**TEXT SECTION**
-- Start --

Vigenère Pseudocode#

Encryption

FUNCTION encrypt_vigenere(plaintext, keyword):
    alphabet = "ABCDEFGHIJKLMNOPQRSTUVWXYZ"
    result = ""
    keyword_length = LENGTH(keyword)
    
    FOR i FROM 0 TO LENGTH(plaintext) - 1:
        char = plaintext[i]
        
        IF char IS a letter:
            char = UPPERCASE(char)
            shift_char = UPPERCASE(keyword[i % keyword_length])
            shift = POSITION(shift_char IN alphabet)
            char_position = POSITION(char IN alphabet)
            new_position = (char_position + shift) MOD 26
            result += alphabet[new_position]
        ELSE:
            result += char

    RETURN result

Decryption

FUNCTION decrypt_vigenere(ciphertext, keyword):
    alphabet = "ABCDEFGHIJKLMNOPQRSTUVWXYZ"
    result = ""
    keyword_length = LENGTH(keyword)
    
    FOR i FROM 0 TO LENGTH(ciphertext) - 1:
        char = ciphertext[i]
        
        IF char IS a letter:
            char = UPPERCASE(char)
            shift_char = UPPERCASE(keyword[i % keyword_length])
            shift = POSITION(shift_char IN alphabet)
            char_position = POSITION(char IN alphabet)
            new_position = (char_position - shift + 26) MOD 26
            result += alphabet[new_position]
        ELSE:
            result += char

    RETURN result

Vigenère Characteristics and Security#

Polyalphabetic Substitution: The Vigenère cipher uses multiple Caesar ciphers, which makes frequency analysis attacks much more difficult compared to simple substitution ciphers.

Simple to Implement: The method is straightforward to implement and understand.

Keyword Repetition: If the keyword is significantly shorter than the plaintext, patterns may emerge, making the cipher vulnerable to Kasiski examination and other statistical attacks.

Keyword Guessing: If the attacker guesses or determines the length of the keyword, the Vigenère cipher can be broken using methods like frequency analysis.

Requires Agreed Upon Key: Like all Symmetric Encryptions, Vigenère Cipher requires the sender and receiver to agree upon a key prior to the message being sent.

Gronsfeld Cipher#

The Gronsfeld cipher is a variant of the Vigenère cipher that uses a numeric key instead of a keyword to shift the letters of the plaintext. It shares many similarities with the Vigenère cipher but simplifies the key by restricting it to numeric digits, making it somewhat easier to use and remember.

One-time Pad Encryption#

The one-time pad (OTP) encryption is a theoretically unbreakable encryption technique that involves a random key that is as long as the message being encrypted. It was first described by Frank Miller in 1882 and later formalized by Gilbert Vernam in 1917.

-- End --

**Stored entries**
-- Start --

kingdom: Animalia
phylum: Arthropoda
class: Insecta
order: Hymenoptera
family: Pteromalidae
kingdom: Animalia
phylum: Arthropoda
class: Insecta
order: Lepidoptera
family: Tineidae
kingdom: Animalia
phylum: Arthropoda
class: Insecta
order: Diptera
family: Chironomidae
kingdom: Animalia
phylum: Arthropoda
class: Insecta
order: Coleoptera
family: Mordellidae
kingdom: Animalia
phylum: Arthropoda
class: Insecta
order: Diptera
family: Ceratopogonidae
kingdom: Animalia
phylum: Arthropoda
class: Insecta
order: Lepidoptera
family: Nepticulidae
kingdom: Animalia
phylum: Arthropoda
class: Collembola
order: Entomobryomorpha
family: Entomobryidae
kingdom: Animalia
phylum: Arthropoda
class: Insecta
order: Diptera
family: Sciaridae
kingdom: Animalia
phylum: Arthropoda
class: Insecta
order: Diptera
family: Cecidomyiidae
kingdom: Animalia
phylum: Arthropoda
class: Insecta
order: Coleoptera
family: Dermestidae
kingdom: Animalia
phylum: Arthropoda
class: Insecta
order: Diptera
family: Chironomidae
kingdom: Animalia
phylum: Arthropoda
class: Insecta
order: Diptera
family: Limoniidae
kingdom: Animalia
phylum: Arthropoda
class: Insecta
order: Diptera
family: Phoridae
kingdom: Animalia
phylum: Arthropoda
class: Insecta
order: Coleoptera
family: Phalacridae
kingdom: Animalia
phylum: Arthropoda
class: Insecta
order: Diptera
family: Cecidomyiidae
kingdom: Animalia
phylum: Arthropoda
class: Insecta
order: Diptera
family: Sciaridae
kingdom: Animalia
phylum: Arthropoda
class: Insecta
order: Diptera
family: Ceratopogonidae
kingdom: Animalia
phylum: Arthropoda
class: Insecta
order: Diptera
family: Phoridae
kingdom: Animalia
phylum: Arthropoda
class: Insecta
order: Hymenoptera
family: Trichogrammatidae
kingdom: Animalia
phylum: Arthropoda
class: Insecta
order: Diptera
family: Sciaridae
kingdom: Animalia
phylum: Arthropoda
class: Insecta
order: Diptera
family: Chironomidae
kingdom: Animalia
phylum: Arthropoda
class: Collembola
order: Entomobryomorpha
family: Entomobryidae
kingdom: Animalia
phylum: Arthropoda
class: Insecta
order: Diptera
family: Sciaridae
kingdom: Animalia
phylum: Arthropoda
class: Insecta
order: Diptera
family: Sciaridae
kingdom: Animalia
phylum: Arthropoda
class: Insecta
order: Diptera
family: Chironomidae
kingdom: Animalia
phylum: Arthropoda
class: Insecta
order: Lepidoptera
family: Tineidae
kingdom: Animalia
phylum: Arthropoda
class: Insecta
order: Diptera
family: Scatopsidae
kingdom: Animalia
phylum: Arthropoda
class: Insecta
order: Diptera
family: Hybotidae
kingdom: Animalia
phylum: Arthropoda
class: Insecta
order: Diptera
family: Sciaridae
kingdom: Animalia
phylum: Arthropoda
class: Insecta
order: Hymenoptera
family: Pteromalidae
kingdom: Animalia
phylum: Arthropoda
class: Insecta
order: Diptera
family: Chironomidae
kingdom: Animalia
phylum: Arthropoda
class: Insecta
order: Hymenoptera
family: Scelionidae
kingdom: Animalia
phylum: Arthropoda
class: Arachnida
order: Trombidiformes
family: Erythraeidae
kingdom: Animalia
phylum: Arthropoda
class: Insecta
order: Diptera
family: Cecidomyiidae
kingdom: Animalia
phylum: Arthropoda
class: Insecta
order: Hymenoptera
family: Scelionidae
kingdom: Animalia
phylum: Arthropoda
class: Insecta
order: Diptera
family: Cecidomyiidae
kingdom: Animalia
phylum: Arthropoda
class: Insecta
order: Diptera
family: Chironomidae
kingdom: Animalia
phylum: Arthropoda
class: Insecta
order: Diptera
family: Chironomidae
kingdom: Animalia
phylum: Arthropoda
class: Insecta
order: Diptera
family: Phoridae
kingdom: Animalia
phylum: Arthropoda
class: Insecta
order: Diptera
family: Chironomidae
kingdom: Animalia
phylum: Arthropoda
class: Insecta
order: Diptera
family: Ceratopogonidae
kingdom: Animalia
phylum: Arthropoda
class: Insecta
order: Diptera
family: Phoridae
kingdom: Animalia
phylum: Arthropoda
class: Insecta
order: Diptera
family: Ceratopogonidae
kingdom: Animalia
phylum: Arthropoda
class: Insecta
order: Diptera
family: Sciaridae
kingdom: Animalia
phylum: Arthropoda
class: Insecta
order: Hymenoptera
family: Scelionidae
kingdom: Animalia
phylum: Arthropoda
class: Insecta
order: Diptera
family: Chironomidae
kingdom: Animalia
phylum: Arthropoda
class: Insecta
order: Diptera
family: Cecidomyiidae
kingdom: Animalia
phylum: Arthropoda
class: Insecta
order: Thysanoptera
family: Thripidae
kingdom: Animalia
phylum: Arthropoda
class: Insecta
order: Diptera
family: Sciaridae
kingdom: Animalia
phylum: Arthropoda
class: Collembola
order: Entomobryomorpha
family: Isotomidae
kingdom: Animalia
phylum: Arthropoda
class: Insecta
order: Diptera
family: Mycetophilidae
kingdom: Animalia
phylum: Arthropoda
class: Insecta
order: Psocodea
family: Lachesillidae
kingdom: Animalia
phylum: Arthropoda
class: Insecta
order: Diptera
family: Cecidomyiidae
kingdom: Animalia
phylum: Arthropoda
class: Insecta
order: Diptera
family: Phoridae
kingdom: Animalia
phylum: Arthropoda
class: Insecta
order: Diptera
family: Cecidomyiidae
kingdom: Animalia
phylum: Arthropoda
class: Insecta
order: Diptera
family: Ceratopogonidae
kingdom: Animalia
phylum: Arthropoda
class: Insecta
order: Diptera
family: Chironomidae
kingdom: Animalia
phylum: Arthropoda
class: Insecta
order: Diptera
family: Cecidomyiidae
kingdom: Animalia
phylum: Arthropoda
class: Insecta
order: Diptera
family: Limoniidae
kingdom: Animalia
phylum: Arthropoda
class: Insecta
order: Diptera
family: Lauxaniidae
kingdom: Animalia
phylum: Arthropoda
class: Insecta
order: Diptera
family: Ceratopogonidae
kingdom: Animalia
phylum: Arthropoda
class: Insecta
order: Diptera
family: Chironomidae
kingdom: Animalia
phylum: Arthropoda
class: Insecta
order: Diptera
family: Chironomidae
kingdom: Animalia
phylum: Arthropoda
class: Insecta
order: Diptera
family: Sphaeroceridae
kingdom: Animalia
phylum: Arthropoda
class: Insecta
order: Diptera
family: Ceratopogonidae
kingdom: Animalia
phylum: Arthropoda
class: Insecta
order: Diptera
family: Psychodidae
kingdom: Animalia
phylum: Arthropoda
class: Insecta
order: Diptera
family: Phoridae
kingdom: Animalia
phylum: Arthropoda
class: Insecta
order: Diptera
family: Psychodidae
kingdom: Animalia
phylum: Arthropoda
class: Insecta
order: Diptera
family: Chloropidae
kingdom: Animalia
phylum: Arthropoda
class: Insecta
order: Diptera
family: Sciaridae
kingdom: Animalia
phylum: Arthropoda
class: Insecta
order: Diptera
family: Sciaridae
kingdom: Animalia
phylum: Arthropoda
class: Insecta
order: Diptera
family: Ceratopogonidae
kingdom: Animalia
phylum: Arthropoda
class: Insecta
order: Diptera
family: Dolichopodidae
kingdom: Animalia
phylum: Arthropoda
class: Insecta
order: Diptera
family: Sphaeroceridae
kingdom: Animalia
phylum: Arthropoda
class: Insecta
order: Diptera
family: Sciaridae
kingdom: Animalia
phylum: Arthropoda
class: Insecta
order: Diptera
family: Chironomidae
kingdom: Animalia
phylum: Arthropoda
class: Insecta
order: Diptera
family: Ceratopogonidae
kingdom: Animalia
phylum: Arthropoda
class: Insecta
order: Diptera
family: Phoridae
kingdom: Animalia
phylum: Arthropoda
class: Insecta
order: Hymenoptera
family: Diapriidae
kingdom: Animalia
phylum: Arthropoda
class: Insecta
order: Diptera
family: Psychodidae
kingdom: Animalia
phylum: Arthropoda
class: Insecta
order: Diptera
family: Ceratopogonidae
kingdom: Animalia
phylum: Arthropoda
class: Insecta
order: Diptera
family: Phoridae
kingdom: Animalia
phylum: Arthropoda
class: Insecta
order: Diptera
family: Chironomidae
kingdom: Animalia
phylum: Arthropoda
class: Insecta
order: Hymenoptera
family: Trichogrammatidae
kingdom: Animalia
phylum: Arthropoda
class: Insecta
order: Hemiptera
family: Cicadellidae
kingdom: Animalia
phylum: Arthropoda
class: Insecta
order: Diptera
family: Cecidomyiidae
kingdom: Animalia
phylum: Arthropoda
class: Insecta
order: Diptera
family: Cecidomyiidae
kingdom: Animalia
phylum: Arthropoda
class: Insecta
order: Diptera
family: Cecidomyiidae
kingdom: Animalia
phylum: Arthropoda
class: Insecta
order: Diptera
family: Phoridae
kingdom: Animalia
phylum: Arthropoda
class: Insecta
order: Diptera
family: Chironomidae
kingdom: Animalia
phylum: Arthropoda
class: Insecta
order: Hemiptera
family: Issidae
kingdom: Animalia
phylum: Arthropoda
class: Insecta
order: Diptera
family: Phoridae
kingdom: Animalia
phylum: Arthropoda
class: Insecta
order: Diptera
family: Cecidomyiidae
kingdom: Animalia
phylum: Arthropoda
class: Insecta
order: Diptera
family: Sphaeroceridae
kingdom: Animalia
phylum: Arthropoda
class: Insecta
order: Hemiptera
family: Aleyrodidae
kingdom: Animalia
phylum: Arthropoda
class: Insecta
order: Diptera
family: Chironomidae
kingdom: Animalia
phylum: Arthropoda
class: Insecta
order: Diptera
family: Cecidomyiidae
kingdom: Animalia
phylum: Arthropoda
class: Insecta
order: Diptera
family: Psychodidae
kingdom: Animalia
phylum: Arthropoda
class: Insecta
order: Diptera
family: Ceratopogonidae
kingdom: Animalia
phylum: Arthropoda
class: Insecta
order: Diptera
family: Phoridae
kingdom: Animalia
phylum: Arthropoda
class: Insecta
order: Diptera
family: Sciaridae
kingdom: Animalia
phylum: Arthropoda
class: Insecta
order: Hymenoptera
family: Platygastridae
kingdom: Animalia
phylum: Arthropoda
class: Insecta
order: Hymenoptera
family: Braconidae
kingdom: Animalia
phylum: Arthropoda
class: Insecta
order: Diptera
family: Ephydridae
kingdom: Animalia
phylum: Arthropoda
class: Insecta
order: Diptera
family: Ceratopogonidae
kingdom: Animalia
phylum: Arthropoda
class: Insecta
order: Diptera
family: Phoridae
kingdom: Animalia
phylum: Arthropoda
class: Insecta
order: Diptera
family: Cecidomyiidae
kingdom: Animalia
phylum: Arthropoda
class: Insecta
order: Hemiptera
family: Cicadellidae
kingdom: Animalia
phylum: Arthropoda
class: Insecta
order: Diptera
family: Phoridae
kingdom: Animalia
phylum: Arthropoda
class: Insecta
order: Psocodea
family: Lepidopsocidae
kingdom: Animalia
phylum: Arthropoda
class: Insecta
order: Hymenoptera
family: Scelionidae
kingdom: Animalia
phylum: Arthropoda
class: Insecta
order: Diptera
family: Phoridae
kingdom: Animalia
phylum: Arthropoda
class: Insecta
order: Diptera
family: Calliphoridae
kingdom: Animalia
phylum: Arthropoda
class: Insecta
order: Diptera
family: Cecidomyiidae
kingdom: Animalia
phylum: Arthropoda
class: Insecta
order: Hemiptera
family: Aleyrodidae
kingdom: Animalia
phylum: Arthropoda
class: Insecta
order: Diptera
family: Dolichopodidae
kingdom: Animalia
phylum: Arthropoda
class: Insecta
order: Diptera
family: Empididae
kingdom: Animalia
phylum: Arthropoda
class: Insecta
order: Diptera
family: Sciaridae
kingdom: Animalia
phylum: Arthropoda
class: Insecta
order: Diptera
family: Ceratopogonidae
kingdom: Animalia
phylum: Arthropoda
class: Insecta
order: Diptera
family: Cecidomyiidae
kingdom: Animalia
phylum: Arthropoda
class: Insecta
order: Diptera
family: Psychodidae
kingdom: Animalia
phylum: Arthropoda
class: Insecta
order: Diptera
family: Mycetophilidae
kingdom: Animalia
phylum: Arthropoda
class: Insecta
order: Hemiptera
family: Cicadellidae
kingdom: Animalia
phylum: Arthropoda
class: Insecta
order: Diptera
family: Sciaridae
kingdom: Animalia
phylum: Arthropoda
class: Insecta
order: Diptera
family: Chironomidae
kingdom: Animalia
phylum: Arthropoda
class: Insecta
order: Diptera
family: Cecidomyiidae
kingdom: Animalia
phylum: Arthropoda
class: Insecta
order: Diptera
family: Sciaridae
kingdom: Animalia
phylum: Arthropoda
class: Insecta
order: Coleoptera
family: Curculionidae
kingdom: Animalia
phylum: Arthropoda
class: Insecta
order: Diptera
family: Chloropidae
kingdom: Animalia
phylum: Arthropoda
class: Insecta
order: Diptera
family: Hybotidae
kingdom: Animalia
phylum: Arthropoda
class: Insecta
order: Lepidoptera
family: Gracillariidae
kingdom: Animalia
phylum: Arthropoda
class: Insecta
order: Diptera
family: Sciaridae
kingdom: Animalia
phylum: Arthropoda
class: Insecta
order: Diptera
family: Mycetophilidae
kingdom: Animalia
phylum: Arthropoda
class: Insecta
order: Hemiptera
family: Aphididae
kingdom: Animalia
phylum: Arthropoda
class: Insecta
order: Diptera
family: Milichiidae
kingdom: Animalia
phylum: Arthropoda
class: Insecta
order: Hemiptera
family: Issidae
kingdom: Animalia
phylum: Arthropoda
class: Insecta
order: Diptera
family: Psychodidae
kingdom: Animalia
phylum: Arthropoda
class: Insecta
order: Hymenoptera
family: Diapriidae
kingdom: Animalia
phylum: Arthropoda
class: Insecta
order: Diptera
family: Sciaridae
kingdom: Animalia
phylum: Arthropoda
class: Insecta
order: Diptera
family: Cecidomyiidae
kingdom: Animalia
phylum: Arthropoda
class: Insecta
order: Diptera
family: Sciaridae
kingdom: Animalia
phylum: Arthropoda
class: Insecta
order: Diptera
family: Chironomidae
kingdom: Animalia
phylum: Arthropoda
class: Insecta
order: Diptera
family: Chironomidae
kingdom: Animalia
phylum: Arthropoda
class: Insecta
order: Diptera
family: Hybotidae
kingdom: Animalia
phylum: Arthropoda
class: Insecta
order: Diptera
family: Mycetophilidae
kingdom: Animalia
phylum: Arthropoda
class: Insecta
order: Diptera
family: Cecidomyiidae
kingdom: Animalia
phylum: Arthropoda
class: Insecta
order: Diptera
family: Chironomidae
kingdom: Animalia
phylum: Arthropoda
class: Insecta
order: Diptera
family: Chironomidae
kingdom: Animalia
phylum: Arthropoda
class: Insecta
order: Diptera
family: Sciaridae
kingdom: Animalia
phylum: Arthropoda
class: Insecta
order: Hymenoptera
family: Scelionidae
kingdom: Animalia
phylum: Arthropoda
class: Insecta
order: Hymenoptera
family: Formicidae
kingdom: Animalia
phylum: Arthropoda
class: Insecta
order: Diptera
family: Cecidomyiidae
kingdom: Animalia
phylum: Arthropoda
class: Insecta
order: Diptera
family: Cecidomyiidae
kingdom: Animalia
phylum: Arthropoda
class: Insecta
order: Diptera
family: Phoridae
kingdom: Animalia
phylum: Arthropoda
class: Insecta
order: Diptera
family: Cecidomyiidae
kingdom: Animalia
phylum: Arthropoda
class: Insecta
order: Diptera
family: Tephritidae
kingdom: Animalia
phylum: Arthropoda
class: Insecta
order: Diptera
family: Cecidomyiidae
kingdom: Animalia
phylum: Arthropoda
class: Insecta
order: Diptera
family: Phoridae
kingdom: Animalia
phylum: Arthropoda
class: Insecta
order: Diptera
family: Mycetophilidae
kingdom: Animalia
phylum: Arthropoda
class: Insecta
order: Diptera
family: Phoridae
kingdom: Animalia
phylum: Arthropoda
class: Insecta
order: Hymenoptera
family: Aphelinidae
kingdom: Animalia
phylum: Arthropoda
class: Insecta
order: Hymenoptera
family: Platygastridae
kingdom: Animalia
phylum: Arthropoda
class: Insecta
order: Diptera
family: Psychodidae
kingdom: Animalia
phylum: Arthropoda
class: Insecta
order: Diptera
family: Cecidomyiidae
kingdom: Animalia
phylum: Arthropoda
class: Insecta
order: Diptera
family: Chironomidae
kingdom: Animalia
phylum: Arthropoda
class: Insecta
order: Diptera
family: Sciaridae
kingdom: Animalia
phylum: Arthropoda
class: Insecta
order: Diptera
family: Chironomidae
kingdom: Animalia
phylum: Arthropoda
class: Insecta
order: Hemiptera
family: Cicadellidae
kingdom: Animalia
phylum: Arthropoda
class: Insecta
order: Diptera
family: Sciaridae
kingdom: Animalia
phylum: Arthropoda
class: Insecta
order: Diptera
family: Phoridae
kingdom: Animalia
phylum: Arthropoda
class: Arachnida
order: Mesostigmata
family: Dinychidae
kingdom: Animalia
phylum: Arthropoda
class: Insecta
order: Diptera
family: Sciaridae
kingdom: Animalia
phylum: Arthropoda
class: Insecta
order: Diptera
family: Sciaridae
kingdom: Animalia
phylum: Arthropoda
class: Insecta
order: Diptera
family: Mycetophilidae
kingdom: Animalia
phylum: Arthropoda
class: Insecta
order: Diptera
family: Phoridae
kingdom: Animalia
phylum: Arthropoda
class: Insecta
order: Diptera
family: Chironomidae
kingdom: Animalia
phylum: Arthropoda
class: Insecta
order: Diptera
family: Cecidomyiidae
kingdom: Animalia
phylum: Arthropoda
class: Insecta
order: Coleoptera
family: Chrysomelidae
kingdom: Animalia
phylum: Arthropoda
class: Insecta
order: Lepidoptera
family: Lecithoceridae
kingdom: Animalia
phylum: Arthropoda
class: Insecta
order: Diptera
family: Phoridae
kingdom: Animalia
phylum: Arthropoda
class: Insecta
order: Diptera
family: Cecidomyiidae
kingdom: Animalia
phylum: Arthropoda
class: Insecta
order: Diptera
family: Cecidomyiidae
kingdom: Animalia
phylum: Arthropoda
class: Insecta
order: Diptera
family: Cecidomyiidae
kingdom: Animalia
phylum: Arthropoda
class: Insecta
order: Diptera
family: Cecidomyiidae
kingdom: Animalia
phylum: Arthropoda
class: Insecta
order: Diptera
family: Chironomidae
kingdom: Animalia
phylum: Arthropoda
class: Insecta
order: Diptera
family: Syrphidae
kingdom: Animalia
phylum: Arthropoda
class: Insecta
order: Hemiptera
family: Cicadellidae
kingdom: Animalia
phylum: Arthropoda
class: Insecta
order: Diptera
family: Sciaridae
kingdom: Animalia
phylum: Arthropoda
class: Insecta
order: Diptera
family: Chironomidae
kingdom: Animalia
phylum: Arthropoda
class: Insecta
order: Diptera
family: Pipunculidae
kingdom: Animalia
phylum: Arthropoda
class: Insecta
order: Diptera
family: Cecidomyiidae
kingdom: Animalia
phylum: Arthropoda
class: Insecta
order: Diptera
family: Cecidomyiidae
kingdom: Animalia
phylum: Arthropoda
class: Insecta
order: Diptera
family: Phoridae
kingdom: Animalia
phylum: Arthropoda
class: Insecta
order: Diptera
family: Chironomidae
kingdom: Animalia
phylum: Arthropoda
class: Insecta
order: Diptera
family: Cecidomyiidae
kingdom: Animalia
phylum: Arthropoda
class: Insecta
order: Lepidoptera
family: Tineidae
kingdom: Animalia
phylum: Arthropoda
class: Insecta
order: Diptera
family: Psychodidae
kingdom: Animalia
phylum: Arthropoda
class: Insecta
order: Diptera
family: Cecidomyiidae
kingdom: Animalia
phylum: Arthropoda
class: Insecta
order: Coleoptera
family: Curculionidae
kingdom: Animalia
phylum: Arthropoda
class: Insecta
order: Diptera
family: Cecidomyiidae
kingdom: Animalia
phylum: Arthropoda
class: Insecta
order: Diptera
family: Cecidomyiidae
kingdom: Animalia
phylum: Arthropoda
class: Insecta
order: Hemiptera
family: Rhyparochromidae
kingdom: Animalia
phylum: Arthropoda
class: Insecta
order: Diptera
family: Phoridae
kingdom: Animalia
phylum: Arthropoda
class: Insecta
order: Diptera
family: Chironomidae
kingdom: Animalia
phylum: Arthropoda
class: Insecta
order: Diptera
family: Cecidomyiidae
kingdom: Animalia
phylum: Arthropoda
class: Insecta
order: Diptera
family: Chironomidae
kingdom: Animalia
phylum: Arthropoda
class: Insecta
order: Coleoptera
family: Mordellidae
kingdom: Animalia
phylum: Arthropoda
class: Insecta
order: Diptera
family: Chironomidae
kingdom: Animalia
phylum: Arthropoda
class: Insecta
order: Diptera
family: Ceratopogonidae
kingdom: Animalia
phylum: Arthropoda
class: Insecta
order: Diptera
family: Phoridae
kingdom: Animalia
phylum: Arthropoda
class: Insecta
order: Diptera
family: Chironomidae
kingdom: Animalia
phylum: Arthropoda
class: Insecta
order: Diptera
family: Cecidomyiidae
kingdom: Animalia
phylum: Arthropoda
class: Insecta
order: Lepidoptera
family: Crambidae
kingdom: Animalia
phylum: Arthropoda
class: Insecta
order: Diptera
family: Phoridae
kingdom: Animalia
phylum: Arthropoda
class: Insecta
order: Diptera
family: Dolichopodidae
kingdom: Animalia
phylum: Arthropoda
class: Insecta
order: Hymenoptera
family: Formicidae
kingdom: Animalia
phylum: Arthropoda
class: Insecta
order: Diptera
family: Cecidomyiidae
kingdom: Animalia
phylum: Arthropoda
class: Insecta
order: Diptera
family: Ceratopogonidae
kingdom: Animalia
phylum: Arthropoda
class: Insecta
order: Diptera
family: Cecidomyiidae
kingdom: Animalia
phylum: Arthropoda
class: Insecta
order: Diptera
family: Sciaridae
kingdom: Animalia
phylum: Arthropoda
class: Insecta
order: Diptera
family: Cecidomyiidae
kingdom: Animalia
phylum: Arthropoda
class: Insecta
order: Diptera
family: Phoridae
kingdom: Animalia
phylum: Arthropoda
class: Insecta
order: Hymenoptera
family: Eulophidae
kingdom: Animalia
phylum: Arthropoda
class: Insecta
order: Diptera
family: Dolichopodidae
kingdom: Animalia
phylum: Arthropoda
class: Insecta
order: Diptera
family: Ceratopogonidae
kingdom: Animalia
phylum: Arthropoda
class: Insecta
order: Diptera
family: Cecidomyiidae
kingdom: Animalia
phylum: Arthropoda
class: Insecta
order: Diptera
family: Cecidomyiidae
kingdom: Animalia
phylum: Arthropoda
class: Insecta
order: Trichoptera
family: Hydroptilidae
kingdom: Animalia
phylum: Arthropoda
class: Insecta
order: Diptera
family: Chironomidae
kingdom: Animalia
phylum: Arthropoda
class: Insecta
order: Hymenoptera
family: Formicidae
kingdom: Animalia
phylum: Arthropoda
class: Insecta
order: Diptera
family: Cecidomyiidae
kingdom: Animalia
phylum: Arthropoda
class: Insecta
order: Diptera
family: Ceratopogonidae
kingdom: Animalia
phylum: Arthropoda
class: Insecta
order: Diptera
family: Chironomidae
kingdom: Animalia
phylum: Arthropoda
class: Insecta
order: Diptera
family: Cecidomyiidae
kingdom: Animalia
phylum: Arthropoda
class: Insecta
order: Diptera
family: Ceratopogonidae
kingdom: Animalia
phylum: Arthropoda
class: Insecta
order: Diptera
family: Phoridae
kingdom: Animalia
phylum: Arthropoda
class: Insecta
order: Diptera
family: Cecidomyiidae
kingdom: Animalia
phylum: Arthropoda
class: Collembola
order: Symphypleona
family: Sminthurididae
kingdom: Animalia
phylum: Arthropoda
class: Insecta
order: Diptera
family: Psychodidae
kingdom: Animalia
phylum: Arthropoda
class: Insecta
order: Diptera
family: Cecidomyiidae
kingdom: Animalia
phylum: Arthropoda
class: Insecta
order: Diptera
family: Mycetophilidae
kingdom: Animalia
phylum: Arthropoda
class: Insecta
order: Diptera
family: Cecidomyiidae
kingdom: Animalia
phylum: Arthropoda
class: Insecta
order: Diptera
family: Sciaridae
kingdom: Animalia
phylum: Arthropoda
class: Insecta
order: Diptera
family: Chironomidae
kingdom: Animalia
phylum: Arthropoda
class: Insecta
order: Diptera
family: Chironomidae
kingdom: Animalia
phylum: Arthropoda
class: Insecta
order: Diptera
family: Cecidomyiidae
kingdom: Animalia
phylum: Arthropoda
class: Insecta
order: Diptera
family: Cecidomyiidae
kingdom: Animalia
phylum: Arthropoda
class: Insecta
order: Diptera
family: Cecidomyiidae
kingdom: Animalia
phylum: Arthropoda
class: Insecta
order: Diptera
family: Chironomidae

-- End --

**WHAT THIS EXERCISE ASKS**
A: Answer the following from the page on the Vigenère cipher:
(i) In the decryption pseudocode, what expression is assigned to new_position?
(ii) What does the Gronsfeld cipher use in place of a keyword?
(iii) Who first described the one-time pad encryption, and in what year?
B: Retype the stretch of the page on the Vigenère cipher from "Gronsfeld Cipher#" through "use and remember.".

**RESPONSE LIST**
A:
(i) (char_position - shift + 26) MOD 26
(ii) A numeric key.
(iii) Frank Miller, in 1882.

B:
Gronsfeld Cipher#

The Gronsfeld cipher is a variant of the Vigenère cipher that uses a numeric key instead of a keyword to shift the letters of the plaintext. It shares many similarities with the Vigenère cipher but simplifies the key by restricting it to numeric digits, making it somewhat easier to use and remember.